For the foregoing reasons, I affirm CMS’s revocation of Petitioner’s Medicare enrollment and billing privileges pursuant to 42 C.F.R. § 424.535(a)(3), but modify the effective date to November 26, 2013.

  • 1.An “owner” is defined to mean “an individual or entity that has any partnership interest in, or that has 5 percent or more direct or indirect ownership of the provider or supplier. . .”  42 C.F.R. § 424.502.  CMS concedes that the evidence of record does not establish this nexus until November 26, 2013, and thus acknowledges I should revise the effective date of revocation on that basis.  CMS Objection at 2, n.1, citing CMS Ex. 5 at 28.
  • 2.Petitioner submitted no direct written testimony for any of these witnesses, despite the explicit requirement to do so found in Judge Anderson’s Pre-hearing Order.  Pre‑hearing Order ¶¶ 8, 10.  Thus, I have no testimony from any of Petitioner’s witnesses to consider even if I considered it necessary to do so.
  • 3.The parties’ motions for summary judgment are accordingly denied as moot.

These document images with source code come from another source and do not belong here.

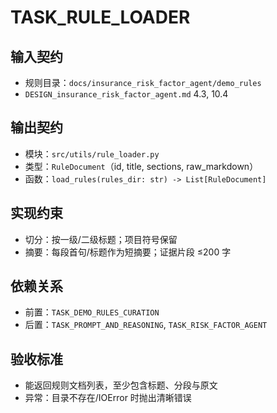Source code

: # TASK_RULE_LOADER

## 输入契约
- 规则目录：`docs/insurance_risk_factor_agent/demo_rules`
- `DESIGN_insurance_risk_factor_agent.md` 4.3, 10.4

## 输出契约
- 模块：`src/utils/rule_loader.py`
- 类型：`RuleDocument`（id, title, sections, raw_markdown）
- 函数：`load_rules(rules_dir: str) -> List[RuleDocument]`

## 实现约束
- 切分：按一级/二级标题；项目符号保留
- 摘要：每段首句/标题作为短摘要；证据片段 ≤200 字

## 依赖关系
- 前置：`TASK_DEMO_RULES_CURATION`
- 后置：`TASK_PROMPT_AND_REASONING`, `TASK_RISK_FACTOR_AGENT`

## 验收标准
- 能返回规则文档列表，至少包含标题、分段与原文
- 异常：目录不存在/IOError 时抛出清晰错误
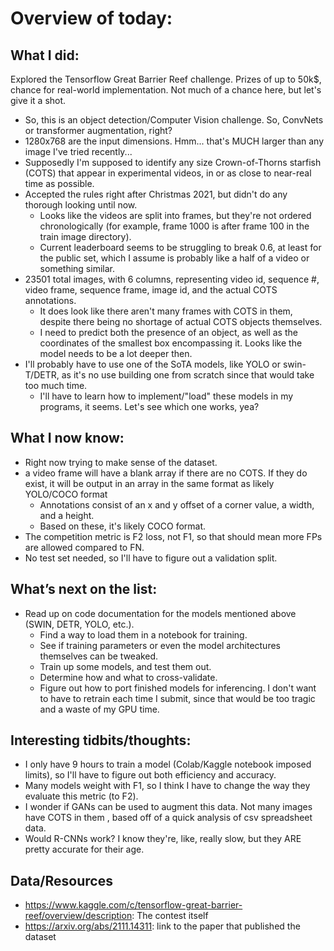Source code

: # Overview of today: 
## What I did:  
Explored the Tensorflow Great Barrier Reef challenge. Prizes of up to 50k$, chance for real-world implementation. Not much of a chance here, but let's give it a shot.
- So, this is an object detection/Computer Vision challenge. So, ConvNets or transformer augmentation, right?
- 1280x768 are the input dimensions. Hmm... that's MUCH larger than any image I've tried recently...
- Supposedly I'm supposed to identify any size Crown-of-Thorns starfish (COTS) that appear in experimental videos, in or as close to near-real time as possible.
- Accepted the rules right after Christmas 2021, but didn't do any thorough looking until now.
    - Looks like the videos are split into frames, but they're not ordered chronologically (for example, frame 1000 is after frame 100 in the train image directory).
    - Current leaderboard seems to be struggling to break 0.6, at least for the public set, which I assume is probably like a half of a video or something similar.
- 23501 total images, with 6 columns, representing video id, sequence #, video frame, sequence frame, image id, and the actual COTS annotations.
    - It does look like there aren't many frames with COTS in them, despite there being no shortage of actual COTS objects themselves.
    - I need to predict both the presence of an object, as well as the coordinates of the smallest box encompassing it. Looks like the model needs to be a lot deeper then.
- I'll probably have to use one of the SoTA models, like YOLO or swin-T/DETR, as it's no use building one from scratch since that would take too much time.
    - I'll have to learn how to implement/"load" these models in my programs, it seems. Let's see which one works, yea?
## What I now know:
- Right now trying to make sense of the dataset.
- a video frame will have a blank array if there are no COTS. If they do exist, it will be output in an array in the same format as likely YOLO/COCO format
    - Annotations consist of an x and y offset of a corner value, a width, and a height. 
    - Based on these, it's likely COCO format.
- The competition metric is F2 loss, not F1, so that should mean more FPs are allowed compared to FN.
- No test set needed, so I'll have to figure out a validation split.
## What’s next on the list:
- Read up on code documentation for the models mentioned above (SWIN, DETR, YOLO, etc.).
    - Find a way to load them in a notebook for training. 
    - See if training parameters or even the model architectures themselves can be tweaked.
    - Train up some models, and test them out.
    - Determine how and what to cross-validate.
    - Figure out how to port finished models for inferencing. I don't want to have to retrain each time I submit, since that would be too tragic and a waste of my GPU time.
## Interesting tidbits/thoughts:
- I only have 9 hours to train a model (Colab/Kaggle notebook imposed limits), so I'll have to figure out both efficiency and accuracy.
- Many models weight with F1, so I think I have to change the way they evaluate this metric (to F2).
- I wonder if GANs can be used to augment this data. Not many images have COTS in them , based off of a quick analysis of csv spreadsheet data.
- Would R-CNNs work? I know they're, like, really slow, but they ARE pretty accurate for their age.
## Data/Resources
- https://www.kaggle.com/c/tensorflow-great-barrier-reef/overview/description: The contest itself
- https://arxiv.org/abs/2111.14311: link to the paper that published the dataset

  • 4.My findings of fact and conclusions of law are set forth in italics and bold font.
  • 5.I reject Petitioner’s formalistic view that the broad scope of this language intended to reach only entities organized as partnerships, but not those organized as limited liability companies.  The Secretary’s regulations clearly intended to revoke the billing privileges of any entity controlled by a felon whose offense suggests his or her association with that entity was detrimental to the Medicare program.  The prohibition against partnership interests broadens the reach of the regulation to those with influence over an entity who are not owners.  This clearly would include members of an LLC, who enjoy voting rights and other privileges, much as partners do.  I note the Internal Revenue Service appears to treat partners and members interchangeably as well; on its 2015 tax return, Petitioner checked a box indicating Dr. Sanchez‑Pena was a “Limited partner or other LLC member.”  CMS Ex. 2 at 23.
  • 6.Section 424.535(a)(3)(ii) sets forth four categories of felony offenses that can serve as a basis for revocation:  felony crimes against persons; any felony that placed the Medicare program or its beneficiaries at immediate risk; any felonies that would result in mandatory exclusion under section 1128(a) of the Social Security Act; and applicable here, financial crimes.
  • 7.The use of the words “include” or “including” in 42 C.F.R. § 424.535(a)(3)(ii) signifies that the list of proscribed financial crimes is not intended to be exhaustive but illustrative.  42 C.F.R. § 424.535(a)(3)(ii)(B); see Fady Fayad, M.D., DAB No. 2266 at 8 (2009).
  • 8.Petitioner also argued at reconsideration that CMS acted unreasonably in revoking its billing privileges because Petitioner had already disclosed Dr. Sanchez-Pena’s felony conviction in 2014.  CMS Ex. 2 at 4-5.  Petitioner has not presented this argument to me, suggesting it recognized its lack of merit.  In any event, CMS correctly observed that the Board has consistently found attacks related to CMS’s discretion are essentially equitable arguments that I may not entertain.  CMS Br. at 11, citing Bledsoe, DAB No. 2753 at 10-11.